# portrait photography ideas?



## nicholaslawson (Oct 6, 2011)

I've got a college assignment and its all about portraits. I've got an idea involving someone blowing glitter towards the camera face on. In my head it seems good but I can't think of any other ideas... :-( I can handle PhotoShop a bit so that could be interesting as well... Just wondering if there is anyone out there that can give me a few ideas  thanks!


----------



## Derrel (Oct 6, 2011)

U&#8203;se a DARK background, and aim a bit of diffused,controlled light from the rear of the set and forward, toward the subject, so that the glitter is illuminated from behind and off to the side, and seen against a DARK background.


----------



## Big Mike (Oct 6, 2011)

Portrait photography is all about lighting.  I'd suggest concentrating on that rather than props or Photoshop.


----------



## nicholaslawson (Oct 6, 2011)

Thanks for such a fast response guys much appreciated.
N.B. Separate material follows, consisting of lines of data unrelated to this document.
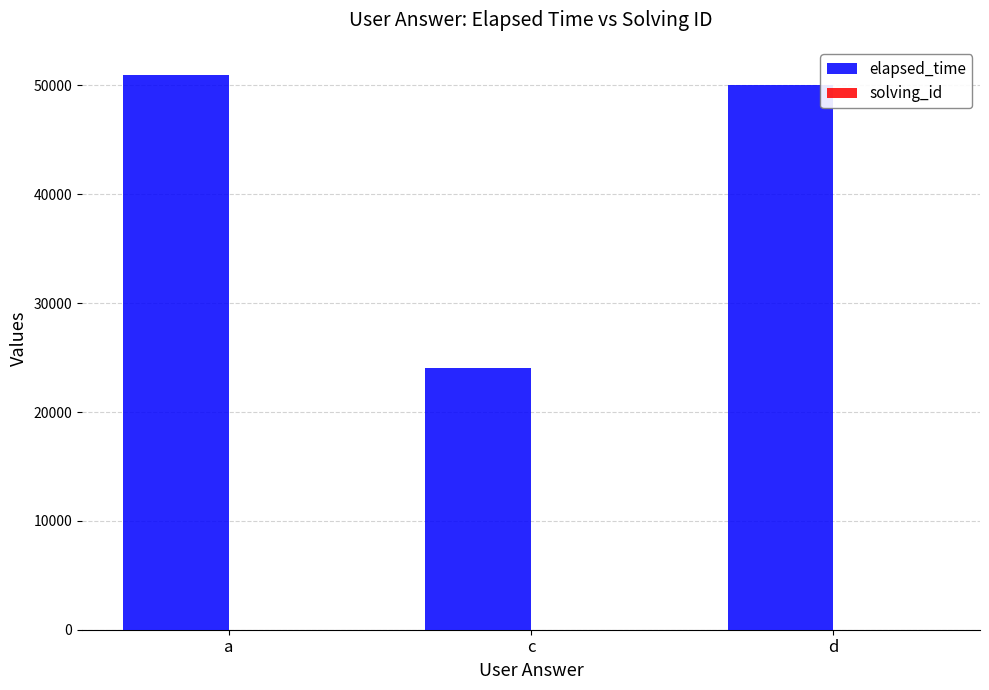

At which label is elapsed_time closest to 37500?

d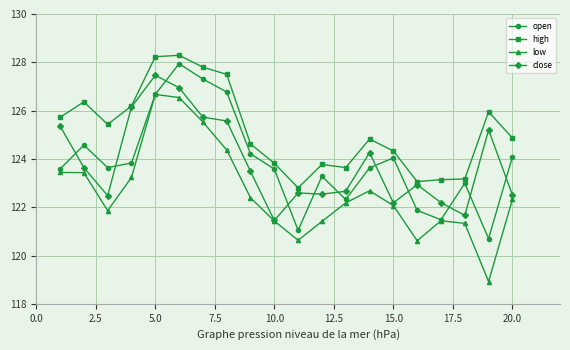

What is the average value of the close series?

123.8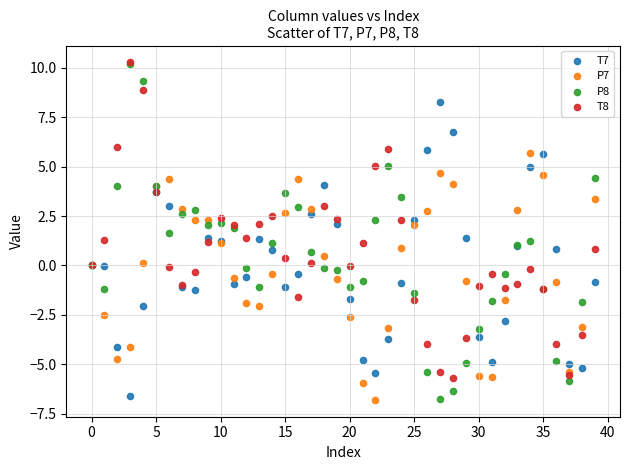

What are all the series names shown in the legend?

T7, P7, P8, T8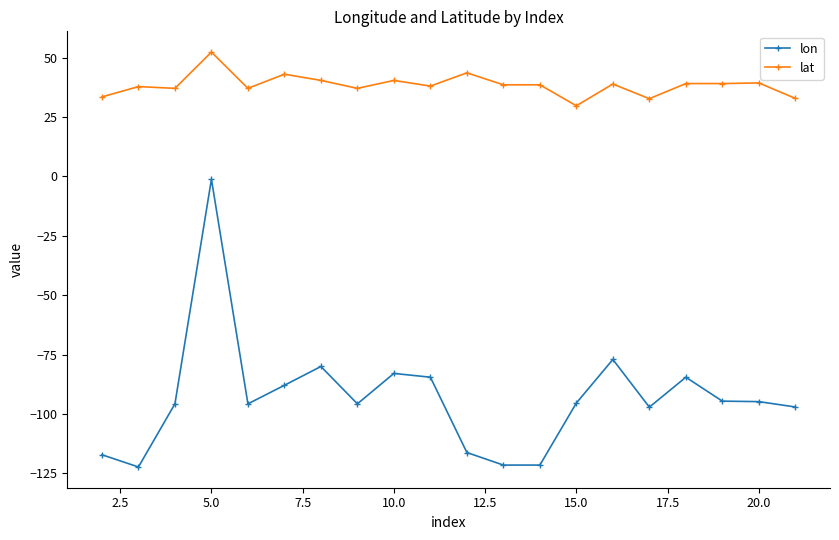

What is the value of the lat point at the 9th from the left?

40.4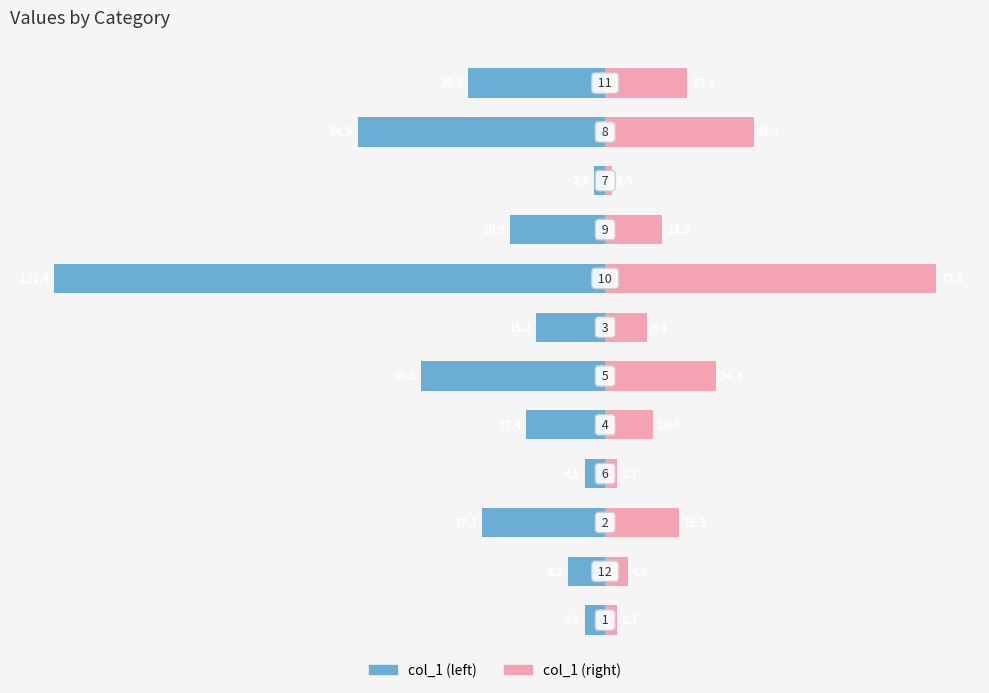

How many values in the col_1 (right) series are below 12?

6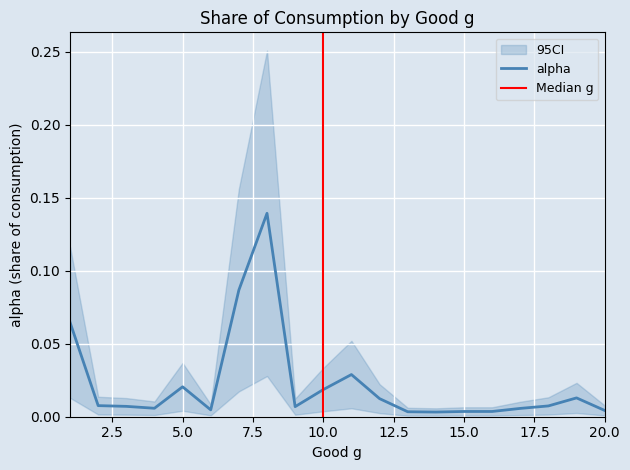

Where is the data nearest to the value 0?

14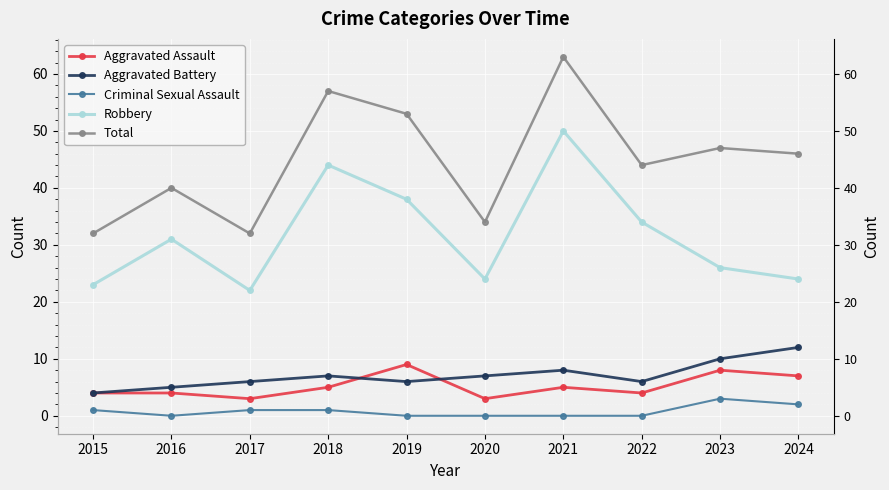

What is the highest value of the Aggravated Assault series?

9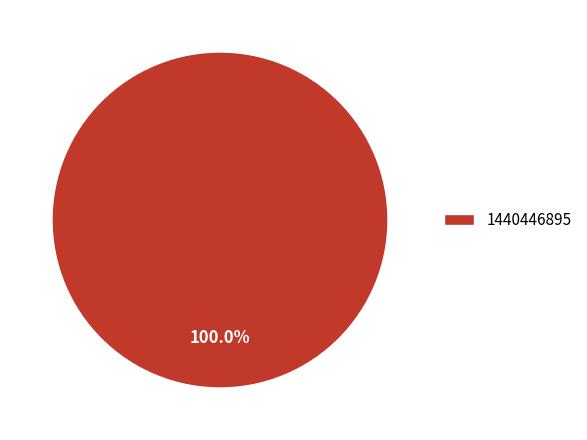

Rank the categories by value from lowest to highest.

1440446895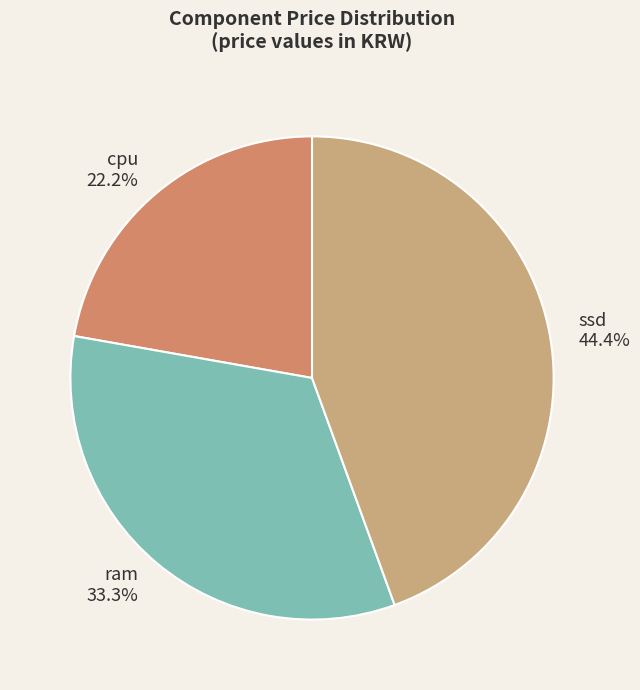

Does ssd account for over 50% of the chart?

No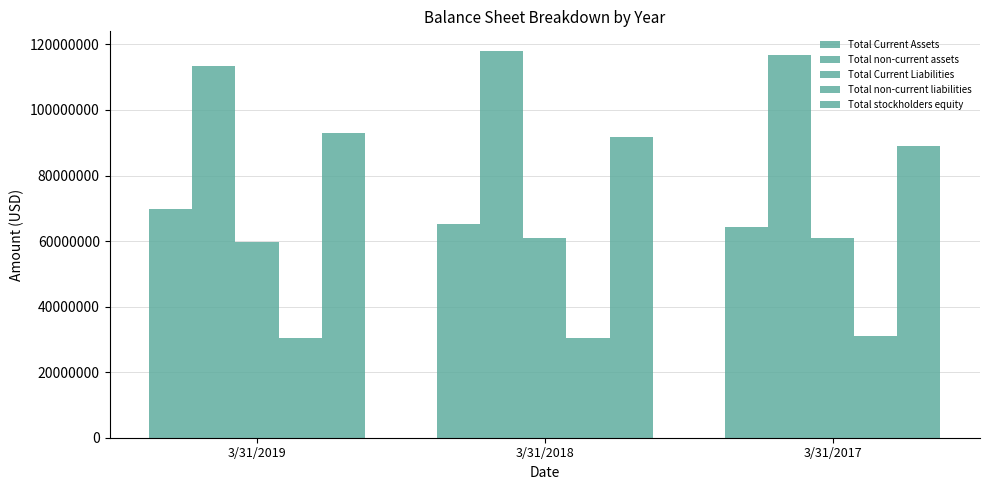

Reading left to right, extract all data points from this chart.

Total Current Assets: 3/31/2019=69641000	3/31/2018=65207000	3/31/2017=64226000
Total non-current assets: 3/31/2019=113301000	3/31/2018=118092000	3/31/2017=116624000
Total Current Liabilities: 3/31/2019=59627000	3/31/2018=61043000	3/31/2017=60789000
Total non-current liabilities: 3/31/2019=30440000	3/31/2018=30382000	3/31/2017=30966000
Total stockholders equity: 3/31/2019=92877000	3/31/2018=91878000	3/31/2017=89097000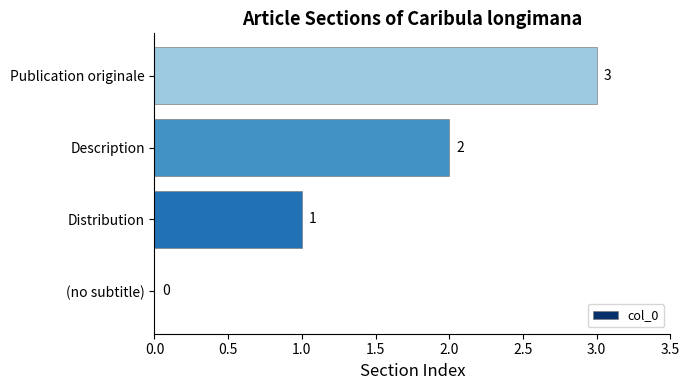

The value at (no subtitle) is 1. True or false?

False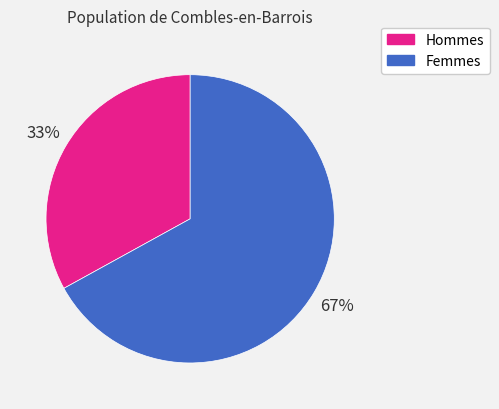

To the nearest percent, what is the difference between the largest and smallest slice percentages?

34%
The glitter was always going to be the hardest part of my idea. But I'm sure it will turn out fine. I might try a few outdoor portraits as well. But I think they would be more effective black and white personally. 

Thanks :-D


----------



## dakkon76 (Oct 6, 2011)

I think the glitter idea sounds neat. Would be even cooler if maybe you actually focus in front of the model's face so she's slightly OOF, then have the glitter in focus out in front of her. Just make sure you do it somewhere it's going to be easy to clean up... and try and get some really coarse (large-grained) glitter, otherwise it would probably just look like a weird colored cloud in front of her face. Look forward to seeing the results. You'll also need to be sure to hit the glitter with a flash or it won't have the effect you're hoping for - it won't be "glittering" with just ambient light.


----------



## DiskoJoe (Oct 6, 2011)

the glitter trick has been done. So has pieces of paper and junk like that. Think about the whole project and a theme to tie everything together. 

Here is project I am working on where I take pictures of random people I meet. 

100 Strangers - a set on Flickr


----------



## nicholaslawson (Oct 6, 2011)

I get what you mean by making the whole project kind of work together, and i've not seen any other photographs using glitter in a way I'm imagining. Photographs can be pretty tricky sometimes. Trying to tie a series of photographs together. I'll go back to the drawing board and give you a guys a message on another idea. I usually choose an idea that is way out of my league anyway


----------



## Derrel (Oct 6, 2011)

nicholaslawson said:
			
		

> I usually choose an idea that is way out of my league anyway



Well, you might as well set your sights high. Shoot for the stars! Swing for the fences! Aim high, not low! Dream big, not small. Go hard, or go home! 

You get the idea...there are more cliches about it, but I cannot think of more right now.


----------